After a human invoked disaster and then Hurricane Ike causing me to lose most everything I had of value twice in a five year period I approach life differently in general.
I am adopting a less hard-core version of the Buddhist "we become slaves to our possessions" philosophy. I've always believed in durable, simple, usable things, I use a cast iron skillet for about 75% of my cooking for example. I used to have a lot of books and physical media. I'm starting to use digital media, if I lose all of my physical belongings I can buy a new Kindle and get most of my books back, buy a new just about anything thanks to Google Play and have all of my music back, I would still be missing 95% of my movies, the prevalence UltraViolet and Amazon video being included with a bunch of my new disks will save a few of those. I've been ripping my disk and putting them on a local hard drive for years, I'm considering a "disk to digital" service so I don't have to worry about movies anymore. I've actually been giving my books away over the past couple of years and even reducing my tech junk laying about that I'm not using.
After the theft and the flood I'm now expecting the fire. When it comes I want it to have minimal impact. I want to buy new clothes, a few electronic devices and continue on. "The cloud" is how I intend to make that happen. My data is my most valuable possession. I need to get my pictures uploaded somewhere - thanks for making me think of that.
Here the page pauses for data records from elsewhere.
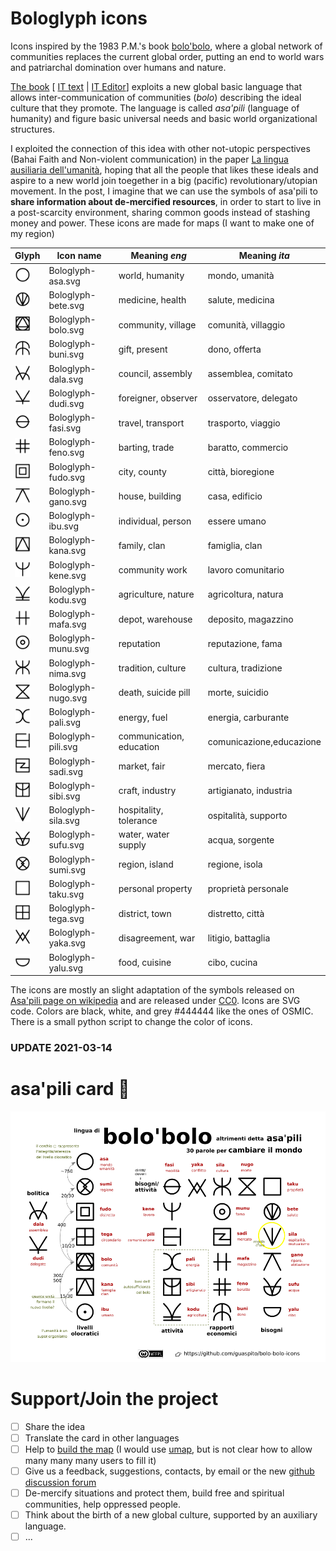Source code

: Bologlyph icons
===============

Icons inspired by the 1983 P.M.'s book [bolo'bolo](https://www.anarcopedia.org/index.php/Bolo%27bolo), where a global network of communities replaces the current global order, putting an end to world wars and patriarchal domination over humans and nature.

[The book](http://libcom.org/library/pm-bolobolo) [ [IT text](https://www.3x1t.org/cloud/index.php/s/FXctNLje74MNw2W) | [IT Editor](http://www.anarca-bolo.ch/baronata/libri/bolo-bolo.html)] exploits a new global basic language that allows inter-communication of communities (*bolo*) describing the ideal culture that they promote. The language is called *asa'pili* (language of humanity) and figure basic universal needs and basic world organizational structures.

I exploited the connection of this idea with other not-utopic perspectives (Bahai Faith and Non-violent communication) in the paper [La lingua ausiliaria dell'umanità](./paper), hoping that all the people that likes these ideals and aspire to a new world join toegether in a big (pacific) revolutionary/utopian movement. In the post, I imagine that we can use the symbols of asa'pili to **share information about de-mercified resources**, in order to start to live in a post-scarcity environment, sharing common goods instead of stashing money and power. These icons are made for maps (I want to make one of my region) 


|  Glyph | Icon name         |  Meaning *eng*    |   Meaning *ita*   |
|---| ----------------- | ----------------- | ----------------- |
|<img src="./bologlyphs/Bologlyph-black8/Bologlyph-asa.svg" width="25">|Bologlyph-asa.svg  | world, humanity   | mondo, umanità    |
|<img src="./bologlyphs/Bologlyph-black8/Bologlyph-bete.svg" width="25">|Bologlyph-bete.svg | medicine, health  | salute, medicina  |
|<img src="./bologlyphs/Bologlyph-black8/Bologlyph-bolo.svg" width="25">|Bologlyph-bolo.svg | community, village|comunità, villaggio|
|<img src="./bologlyphs/Bologlyph-black8/Bologlyph-buni.svg" width="25">|Bologlyph-buni.svg | gift, present     | dono, offerta     |
|<img src="./bologlyphs/Bologlyph-black8/Bologlyph-dala.svg" width="25">|Bologlyph-dala.svg | council, assembly |assemblea, comitato|
|<img src="./bologlyphs/Bologlyph-black8/Bologlyph-dudi.svg" width="25">|Bologlyph-dudi.svg |foreigner, observer|osservatore, delegato|
|<img src="./bologlyphs/Bologlyph-black8/Bologlyph-fasi.svg" width="25">|Bologlyph-fasi.svg | travel, transport | trasporto, viaggio|
|<img src="./bologlyphs/Bologlyph-black8/Bologlyph-feno.svg" width="25">|Bologlyph-feno.svg | barting, trade    | baratto, commercio|
|<img src="./bologlyphs/Bologlyph-black8/Bologlyph-fudo.svg" width="25">|Bologlyph-fudo.svg | city, county      | città, bioregione |
|<img src="./bologlyphs/Bologlyph-black8/Bologlyph-gano.svg" width="25">|Bologlyph-gano.svg | house, building   | casa, edificio    |
|<img src="./bologlyphs/Bologlyph-black8/Bologlyph-ibu.svg" width="25">|Bologlyph-ibu.svg  | individual, person| essere umano      |
|<img src="./bologlyphs/Bologlyph-black8/Bologlyph-kana.svg" width="25">|Bologlyph-kana.svg | family, clan      | famiglia, clan    |
|<img src="./bologlyphs/Bologlyph-black8/Bologlyph-kene.svg" width="25">|Bologlyph-kene.svg | community work    | lavoro comunitario|
|<img src="./bologlyphs/Bologlyph-black8/Bologlyph-kodu.svg" width="25">|Bologlyph-kodu.svg |agriculture, nature|agricoltura, natura|
|<img src="./bologlyphs/Bologlyph-black8/Bologlyph-mafa.svg" width="25">|Bologlyph-mafa.svg | depot, warehouse  |deposito, magazzino| 
|<img src="./bologlyphs/Bologlyph-black8/Bologlyph-munu.svg" width="25">|Bologlyph-munu.svg | reputation        | reputazione, fama |
|<img src="./bologlyphs/Bologlyph-black8/Bologlyph-nima.svg" width="25">|Bologlyph-nima.svg | tradition, culture|cultura, tradizione|
|<img src="./bologlyphs/Bologlyph-black8/Bologlyph-nugo.svg" width="25">|Bologlyph-nugo.svg |death, suicide pill|morte, suicidio    |
|<img src="./bologlyphs/Bologlyph-black8/Bologlyph-pali.svg" width="25">|Bologlyph-pali.svg | energy, fuel      | energia, carburante|
|<img src="./bologlyphs/Bologlyph-black8/Bologlyph-pili.svg" width="25">|Bologlyph-pili.svg |communication, education|comunicazione,educazione|
|<img src="./bologlyphs/Bologlyph-black8/Bologlyph-sadi.svg" width="25">|Bologlyph-sadi.svg | market, fair      | mercato, fiera    |
|<img src="./bologlyphs/Bologlyph-black8/Bologlyph-sibi.svg" width="25">|Bologlyph-sibi.svg | craft, industry   | artigianato, industria|
|<img src="./bologlyphs/Bologlyph-black8/Bologlyph-sila.svg" width="25">|Bologlyph-sila.svg |hospitality, tolerance| ospitalità, supporto|
|<img src="./bologlyphs/Bologlyph-black8/Bologlyph-sufu.svg" width="25">|Bologlyph-sufu.svg |water, water supply| acqua, sorgente   |
|<img src="./bologlyphs/Bologlyph-black8/Bologlyph-sumi.svg" width="25">|Bologlyph-sumi.svg | region, island    | regione, isola    |
|<img src="./bologlyphs/Bologlyph-black8/Bologlyph-taku.svg" width="25">|Bologlyph-taku.svg | personal property |proprietà personale|
|<img src="./bologlyphs/Bologlyph-black8/Bologlyph-tega.svg" width="25">|Bologlyph-tega.svg | district, town    | distretto, città  |
|<img src="./bologlyphs/Bologlyph-black8/Bologlyph-yaka.svg" width="25">|Bologlyph-yaka.svg | disagreement, war | litigio, battaglia|
|<img src="./bologlyphs/Bologlyph-black8/Bologlyph-yalu.svg" width="25">|Bologlyph-yalu.svg | food, cuisine     | cibo, cucina      |


The icons are mostly an slight adaptation of the symbols released on [Asa'pili page on wikipedia](https://en.wikipedia.org/wiki/Asa'pili) and are released under [CC0](https://creativecommons.org/publicdomain/zero/1.0/deed.it). 
Icons are SVG code. Colors are black, white, and grey #444444 like the ones of OSMIC. There is a small python script to change the color of icons.

### UPDATE 2021-03-14

asa'pili card 	:star_struck:
===============


![Asa'pili schema it](./asa%20pili%20card/bolo%20schema%20IT.png)



Support/Join the project
===================

- [ ] Share the idea
- [ ] Translate the card in other languages
- [ ] Help to [build the map](http://u.osmfr.org/m/579954/) (I would use [umap](http://umap.openstreetmap.fr/it/user/guaspito/), but is not clear how to allow many many many users to fill it)
- [ ] Give us a feedback, suggestions, contacts, by email or the new [github discussion forum](https://github.com/guaspito/bolo-bolo-icons/discussions)
- [ ] De-mercify situations and protect them, build free and spiritual communities, help oppressed people. 
- [ ] Think about the birth of a new global culture, supported by an auxiliary language.
- [ ] ...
Once I get to where I want to be data backup wise with the exception vehicles which have escaped the past disasters, $5,000 to $10,000 should be enough to get me everything I really want and need. I just got married last weekend to someone who does not share in my reduced physical goods philosophy - so my estimates are based on a few months ago thinking. (considering I adopted the mindset a couple of years after the last disaster I'm not setting a good enough example, I haven't been wiped out since Ike). We'll see where that takes us.